Related ToolsClaude CodeClaudeCursorGithub Copilot

Anthropic Is Silently A/B Testing Claude Code's Plan Mode on Paying Users

Anthropic
Image: Anthropic

$200 a month. That's what Claude Code's Max plan costs. And Anthropic is quietly running A/B tests that change how the tool behaves without telling the people paying for it.

A developer building a plan visualization tool stumbled onto something buried in Claude Code's binary: an A/B test called tengu_pewter_ledger, managed through GrowthBook (an experimentation platform). The test targets plan mode, the feature where Claude Code outlines its approach before writing code, and it has four variants that progressively strip down what users see.

What the Variants Actually Do

The four variants are null, trim, cut, and cap. The most aggressive one, cap, hard-limits plans to 40 lines maximum, forbids context sections and background information, eliminates prose paragraphs entirely, and instructs the model to "delete prose, not file paths" when plans exceed the limit. Instead of a thoughtful breakdown of an approach, you get terse bullet points.

Telemetry logged when you exit plan mode includes plan length, whether you approved or denied the plan, and which variant you were assigned. Anthropic is measuring whether shorter plans lead to faster approvals, essentially testing how much context they can strip before users push back.

The Transparency Problem

A/B testing is standard practice for consumer products. Netflix tests thumbnail images. Spotify tests playlist layouts. But Claude Code is a professional development tool where the plan is the primary mechanism for human oversight. When a developer reviews a plan before approving it, they're exercising judgment about whether the AI's approach is correct. Silently degrading that plan's detail level undermines the entire human-in-the-loop workflow.
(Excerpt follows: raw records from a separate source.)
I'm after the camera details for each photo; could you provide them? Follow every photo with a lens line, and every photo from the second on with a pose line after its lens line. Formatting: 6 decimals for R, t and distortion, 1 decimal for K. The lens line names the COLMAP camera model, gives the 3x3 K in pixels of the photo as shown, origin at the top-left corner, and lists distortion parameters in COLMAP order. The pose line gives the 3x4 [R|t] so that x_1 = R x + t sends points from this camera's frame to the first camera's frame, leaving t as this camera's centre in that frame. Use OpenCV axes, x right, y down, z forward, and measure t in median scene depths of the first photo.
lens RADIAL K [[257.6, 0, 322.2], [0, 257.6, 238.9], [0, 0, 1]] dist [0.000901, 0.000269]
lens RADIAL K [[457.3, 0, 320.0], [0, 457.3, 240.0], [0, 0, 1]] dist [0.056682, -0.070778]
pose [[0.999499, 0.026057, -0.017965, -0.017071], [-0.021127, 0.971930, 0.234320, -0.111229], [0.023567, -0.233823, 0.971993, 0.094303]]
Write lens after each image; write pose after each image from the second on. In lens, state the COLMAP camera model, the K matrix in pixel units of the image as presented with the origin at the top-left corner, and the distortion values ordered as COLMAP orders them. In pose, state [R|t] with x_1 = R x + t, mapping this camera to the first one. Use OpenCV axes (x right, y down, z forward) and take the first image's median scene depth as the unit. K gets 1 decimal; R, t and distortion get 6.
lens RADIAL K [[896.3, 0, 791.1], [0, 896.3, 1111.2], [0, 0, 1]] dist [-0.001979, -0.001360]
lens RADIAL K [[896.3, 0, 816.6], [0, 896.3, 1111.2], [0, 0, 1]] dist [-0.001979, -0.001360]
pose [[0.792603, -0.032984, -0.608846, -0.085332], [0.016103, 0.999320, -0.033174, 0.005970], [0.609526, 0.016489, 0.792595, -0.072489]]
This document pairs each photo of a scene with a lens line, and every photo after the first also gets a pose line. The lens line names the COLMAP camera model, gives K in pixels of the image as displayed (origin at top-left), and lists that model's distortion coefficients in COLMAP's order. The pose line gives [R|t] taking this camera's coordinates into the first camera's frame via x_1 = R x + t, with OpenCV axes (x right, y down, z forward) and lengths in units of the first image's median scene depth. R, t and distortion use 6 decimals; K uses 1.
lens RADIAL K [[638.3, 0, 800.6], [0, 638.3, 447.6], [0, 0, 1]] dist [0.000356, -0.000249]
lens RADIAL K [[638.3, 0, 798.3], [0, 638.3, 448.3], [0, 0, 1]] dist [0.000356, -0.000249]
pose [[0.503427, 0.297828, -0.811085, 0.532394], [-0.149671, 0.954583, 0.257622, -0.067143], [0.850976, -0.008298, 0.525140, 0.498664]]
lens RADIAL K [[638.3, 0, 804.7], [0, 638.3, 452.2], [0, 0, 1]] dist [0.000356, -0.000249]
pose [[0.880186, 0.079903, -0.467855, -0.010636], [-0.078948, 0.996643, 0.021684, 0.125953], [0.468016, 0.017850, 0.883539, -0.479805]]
There's no toggle to opt out. No notification that your experience differs from another user's. Two developers on the same team could get meaningfully different plan quality and never know it, leading to confusion about whether Claude Code is "getting worse" or working as intended.

A Configuration Problem Disguised as an Experiment

Some developers genuinely prefer shorter plans. Others want exhaustive detail before letting an AI modify their codebase. This is a preference that should be a user setting, not something decided by a random variant assignment. The information is there in the binary for anyone who decompiles it, but most paying customers will never know they're part of an experiment that directly affects the quality of AI-generated code they ship.

Anthropic has built its brand on safety, transparency, and responsible AI deployment. Silent experimentation on the feature most central to human control over an AI coding agent sits uncomfortably with that positioning.